This is excerpt from CIA’s “Simple Sabotage Field Manual” that was issued in 1944 and declassified in 2008. It was intended for everyday people who wanted to help Allies by undermining productivity and order in their countries. Many of the instructions seem to be so relevant in today’s corporate world that I get the feeling war is not over yet. I see many secret agents still working hard all around us.
How To Sabotage Your Company’s Productivity – CIA advice
Organizations and Conferences
- Insist on doing everything through “channels.” Never permit short-cuts to be taken in order to expedite decisions.
- Make “speeches.” Talk as frequently as possible and at great length. Illustrate your “points” by long anecdotes and accounts of personal experiences.

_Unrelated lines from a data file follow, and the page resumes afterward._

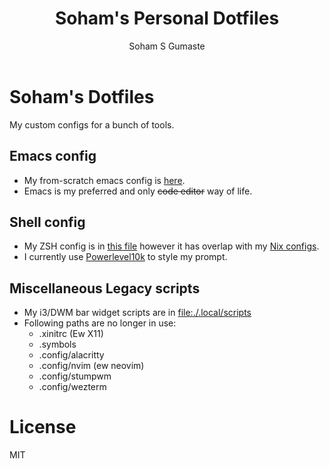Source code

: #+TITLE: Soham's Personal Dotfiles
#+AUTHOR: Soham S Gumaste

* Soham's Dotfiles

My custom configs for a bunch of tools. 

** Emacs config

- My from-scratch emacs config is [[file:.emacs.d/init.el][here]].
- Emacs is my preferred and only +code editor+ way of life. 

** Shell config

- My ZSH config is in [[file:./.zshrc][this file]] however it has overlap with my [[https://github.com/SohamG/nixcfg][Nix configs]].
- I currently use [[file:./.p10k.zsh][Powerlevel10k]] to style my prompt.

** Miscellaneous Legacy scripts
- My i3/DWM bar widget scripts are in [[file:./.local/scripts]]
- Following paths are no longer in use:
  + .xinitrc (Ew X11)
  + .symbols
  + .config/alacritty
  + .config/nvim (ew neovim)
  + .config/stumpwm
  + .config/wezterm
* License

MIT
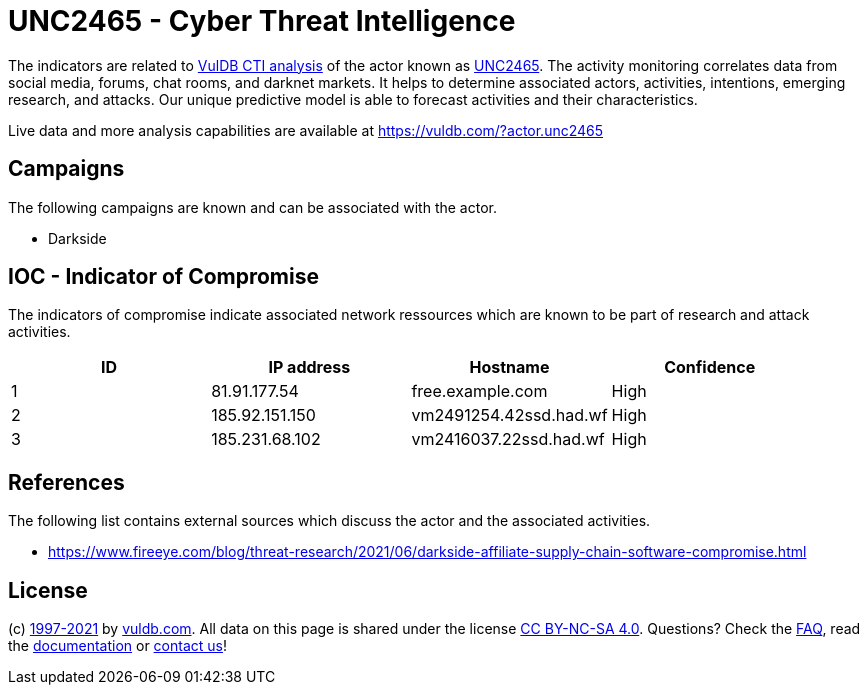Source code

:= UNC2465 - Cyber Threat Intelligence

The indicators are related to https://vuldb.com/?doc.cti[VulDB CTI analysis] of the actor known as https://vuldb.com/?actor.unc2465[UNC2465]. The activity monitoring correlates data from social media, forums, chat rooms, and darknet markets. It helps to determine associated actors, activities, intentions, emerging research, and attacks. Our unique predictive model is able to forecast activities and their characteristics.

Live data and more analysis capabilities are available at https://vuldb.com/?actor.unc2465

== Campaigns

The following campaigns are known and can be associated with the actor.

- Darkside

== IOC - Indicator of Compromise

The indicators of compromise indicate associated network ressources which are known to be part of research and attack activities.

[options="header"]
|========================================
|ID|IP address|Hostname|Confidence
|1|81.91.177.54|free.example.com|High
|2|185.92.151.150|vm2491254.42ssd.had.wf|High
|3|185.231.68.102|vm2416037.22ssd.had.wf|High
|========================================

== References

The following list contains external sources which discuss the actor and the associated activities.

* https://www.fireeye.com/blog/threat-research/2021/06/darkside-affiliate-supply-chain-software-compromise.html

== License

(c) https://vuldb.com/?doc.changelog[1997-2021] by https://vuldb.com/?doc.about[vuldb.com]. All data on this page is shared under the license https://creativecommons.org/licenses/by-nc-sa/4.0/[CC BY-NC-SA 4.0]. Questions? Check the https://vuldb.com/?doc.faq[FAQ], read the https://vuldb.com/?doc[documentation] or https://vuldb.com/?contact[contact us]!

- When possible, refer all matters to committees, for “further study and consideration.” Attempt to make the committee as large as possible — never less than five.

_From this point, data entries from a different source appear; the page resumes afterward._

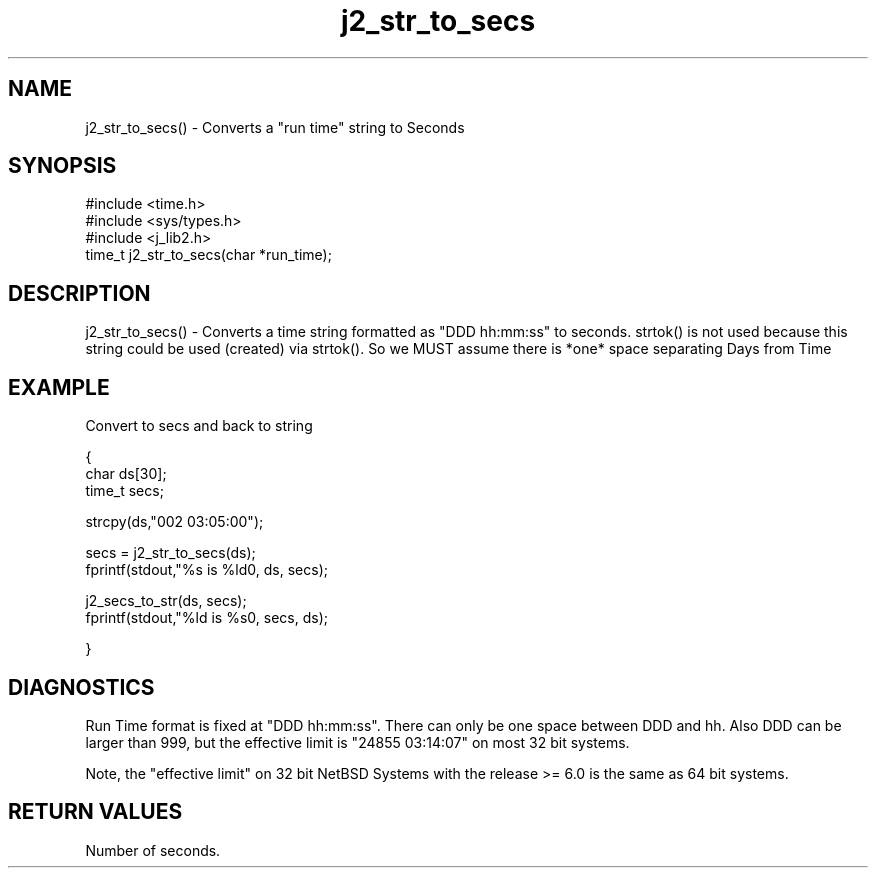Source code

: .\" 
.\" Copyright (c) 1999 2001 2002 ... 2017 2018 
.\"     John McCue <jmccue@jmcunx.com>
.\" 
.\" Permission to use, copy, modify, and distribute this software for any
.\" purpose with or without fee is hereby granted, provided that the above
.\" copyright notice and this permission notice appear in all copies.
.\" 
.\" THE SOFTWARE IS PROVIDED "AS IS" AND THE AUTHOR DISCLAIMS ALL WARRANTIES
.\" WITH REGARD TO THIS SOFTWARE INCLUDING ALL IMPLIED WARRANTIES OF
.\" MERCHANTABILITY AND FITNESS. IN NO EVENT SHALL THE AUTHOR BE LIABLE FOR
.\" ANY SPECIAL, DIRECT, INDIRECT, OR CONSEQUENTIAL DAMAGES OR ANY DAMAGES
.\" WHATSOEVER RESULTING FROM LOSS OF USE, DATA OR PROFITS, WHETHER IN AN
.\" ACTION OF CONTRACT, NEGLIGENCE OR OTHER TORTIOUS ACTION, ARISING OUT OF
.\" OR IN CONNECTION WITH THE USE OR PERFORMANCE OF THIS SOFTWARE.

.TH j2_str_to_secs 3 "$Date: 2018/08/22 22:50:18 $" "JMC" "Local Library Function"

.SH NAME

j2_str_to_secs() - Converts a "run time" string to Seconds

.SH SYNOPSIS
.nf
#include <time.h>
#include <sys/types.h>
#include <j_lib2.h>
.fi
time_t j2_str_to_secs(char *run_time);

.SH DESCRIPTION
j2_str_to_secs() - Converts a time string formatted as "DDD hh:mm:ss"
to seconds.  strtok() is not
used because this string could be used (created) via strtok().
So we MUST assume there is *one* space separating Days from Time

.SH EXAMPLE
Convert to secs and back to string
.nf

{
  char ds[30];
  time_t secs;

  strcpy(ds,"002 03:05:00");

  secs = j2_str_to_secs(ds);
  fprintf(stdout,"%s is %ld\n", ds, secs);

  j2_secs_to_str(ds, secs);
  fprintf(stdout,"%ld is %s\n", secs, ds);

}
.fi

.SH DIAGNOSTICS
Run Time format is fixed at "DDD hh:mm:ss".
There can only be one space between DDD and hh.
Also DDD can be larger than 999,
but the effective limit is "24855 03:14:07" on most 32 bit systems.
.PP
Note, the "effective limit" on 32 bit NetBSD Systems with
the release >= 6.0 is the same as 64 bit systems.

.SH RETURN VALUES
Number of seconds.
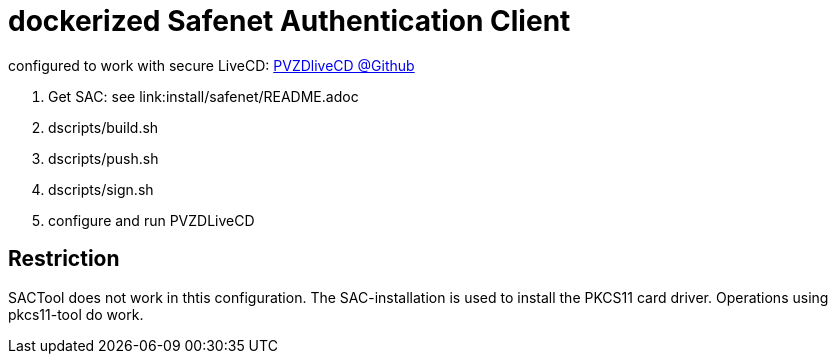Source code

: # dockerized Safenet Authentication Client

configured to work with secure LiveCD: https://github.com/identinetics/PVZDliveCD[PVZDliveCD @Github]

1. Get SAC: see link:install/safenet/README.adoc
2. dscripts/build.sh
3. dscripts/push.sh
4. dscripts/sign.sh
5. configure and run PVZDLiveCD


## Restriction

SACTool does not work in thtis configuration. The SAC-installation is used to install the
PKCS11 card driver. Operations using pkcs11-tool do work.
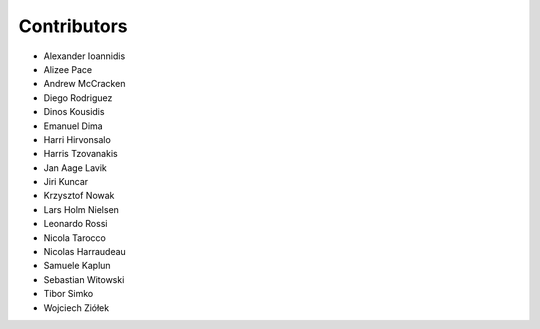 ..
    This file is part of Invenio.
    Copyright (C) 2016-2018 CERN.

    Invenio is free software; you can redistribute it and/or modify it
    under the terms of the MIT License; see LICENSE file for more details.

Contributors
============

- Alexander Ioannidis
- Alizee Pace
- Andrew McCracken
- Diego Rodriguez
- Dinos Kousidis
- Emanuel Dima
- Harri Hirvonsalo
- Harris Tzovanakis
- Jan Aage Lavik
- Jiri Kuncar
- Krzysztof Nowak
- Lars Holm Nielsen
- Leonardo Rossi
- Nicola Tarocco
- Nicolas Harraudeau
- Samuele Kaplun
- Sebastian Witowski
- Tibor Simko
- Wojciech Ziółek
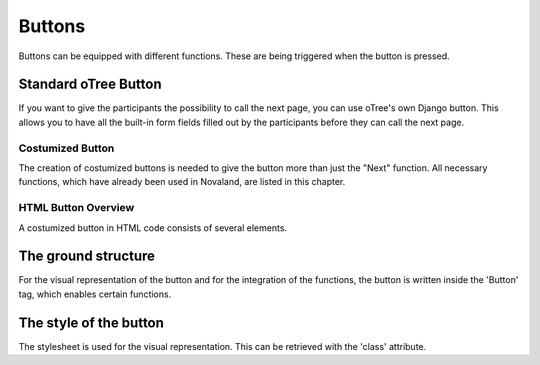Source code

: ===================
Buttons
===================
Buttons can be equipped with different functions. These are being triggered when the button is pressed.

Standard oTree Button
------------------------
If you want to give the participants the possibility to call the next page, you can use oTree's own Django button.
This allows you to have all the built-in form fields filled out by the participants before they can call the next page.

.. code-block:: console
    :linenos:

    {% next button %}

Costumized Button
=====================
The creation of costumized buttons is needed to give the button more than just the "Next" function.
All necessary functions, which have already been used in Novaland, are listed in this chapter.

HTML Button Overview
=====================
A costumized button in HTML code consists of several elements.

The ground structure
------------------------
For the visual representation of the button and for the integration of the functions, the button is written inside the 'Button' tag, which enables certain functions.

.. code-block:: console
    :linenos:

    <button Button Properties> Button Text </button>


The style of the button
--------------------------
The stylesheet is used for the visual representation.
This can be retrieved with the 'class' attribute.

.. code-block:: console
    :linenos:

    <button class='button'> Button Text </button>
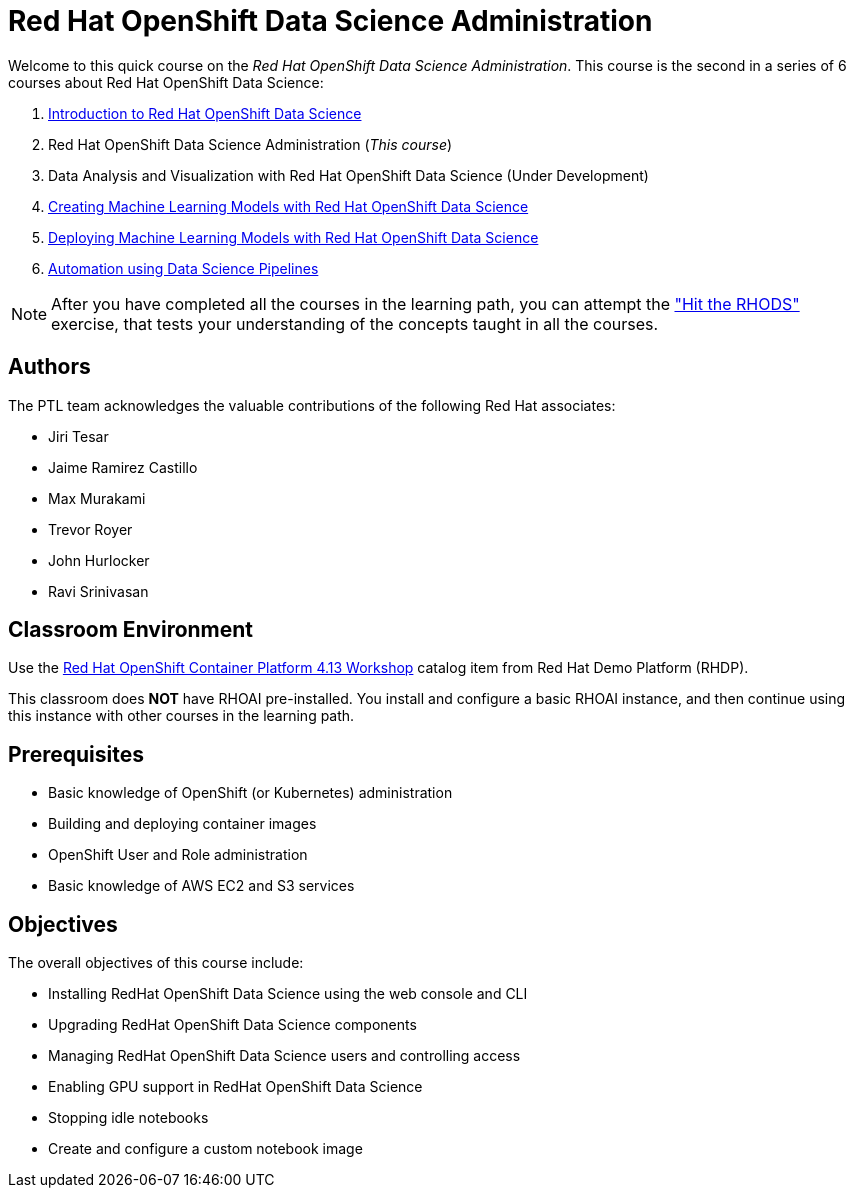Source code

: = Red Hat OpenShift Data Science Administration
:navtitle: Home

Welcome to this quick course on the _Red Hat OpenShift Data Science Administration_.
This course is the second in a series of 6 courses about Red Hat OpenShift Data Science:

1. https://redhatquickcourses.github.io/rhods-intro[Introduction to Red Hat OpenShift Data Science]
2. Red Hat OpenShift Data Science Administration  (_This course_)
3. Data Analysis and Visualization with Red Hat OpenShift Data Science (Under Development)
4. https://redhatquickcourses.github.io/rhods-model[Creating Machine Learning Models with Red Hat OpenShift Data Science]
5. https://redhatquickcourses.github.io/rhods-deploy[Deploying Machine Learning Models with Red Hat OpenShift Data Science]
6. https://redhatquickcourses.github.io/rhods-pipelines[Automation using Data Science Pipelines]

NOTE: After you have completed all the courses in the learning path, you can attempt the https://github.com/RedHatQuickCourses/rhods-qc-apps/tree/main/7.hands-on-lab["Hit the RHODS"] exercise, that tests your understanding of the concepts taught in all the courses.

== Authors

The PTL team acknowledges the valuable contributions of the following Red Hat associates:

* Jiri Tesar
* Jaime Ramirez Castillo
* Max Murakami
* Trevor Royer
* John Hurlocker
* Ravi Srinivasan

== Classroom Environment

Use the https://demo.redhat.com/catalog?search=Red+Hat+OpenShift+Container+Platform+4.13+Workshop&item=babylon-catalog-prod%2Fopenshift-cnv.ocp413-wksp-cnv.prod[Red Hat OpenShift Container Platform 4.13 Workshop] catalog item from Red Hat Demo Platform (RHDP).

This classroom does *NOT* have RHOAI pre-installed.
You install and configure a basic RHOAI instance, and then continue using this instance with other courses in the learning path.

== Prerequisites

* Basic knowledge of OpenShift (or Kubernetes) administration
* Building and deploying container images
* OpenShift User and Role administration
* Basic knowledge of AWS EC2 and S3 services

== Objectives

The overall objectives of this course include:

* Installing RedHat OpenShift Data Science using the web console and CLI
* Upgrading RedHat OpenShift Data Science components
* Managing RedHat OpenShift Data Science users and controlling access
* Enabling GPU support in RedHat OpenShift Data Science
* Stopping idle notebooks
* Create and configure a custom notebook image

- Bring up irrelevant issues as frequently as possible.
- Haggle over precise wordings of communications, minutes, resolutions.
- Refer back to matters decided upon at the last meeting and attempt to re-open the question of the advisability of that decision.
- Advocate “caution.” Be “reasonable” and urge your fellow-conferees to be “reasonable”and avoid haste which might result in embarrassments or difficulties later on.
- In making work assignments, always sign out the unimportant jobs first. See that important jobs are assigned to inefficient workers.
- Insist on perfect work in relatively unimportant products; send back for refinishing those which have the least flaw.
- To lower morale and with it, production, be pleasant to inefficient workers; give them undeserved promotions.
- Hold conferences when there is more critical work to be done.
- Multiply the procedures and clearances involved in issuing instructions, pay checks, and so on. See that three people have to approve everything where one would do.
- Work slowly.
- Contrive as many interruptions to your work as you can.
- Do your work poorly and blame it on bad tools, machinery, or equipment. Complain that these things are preventing you from doing your job right.
- Never pass on your skill and experience to a new or less skilful worker.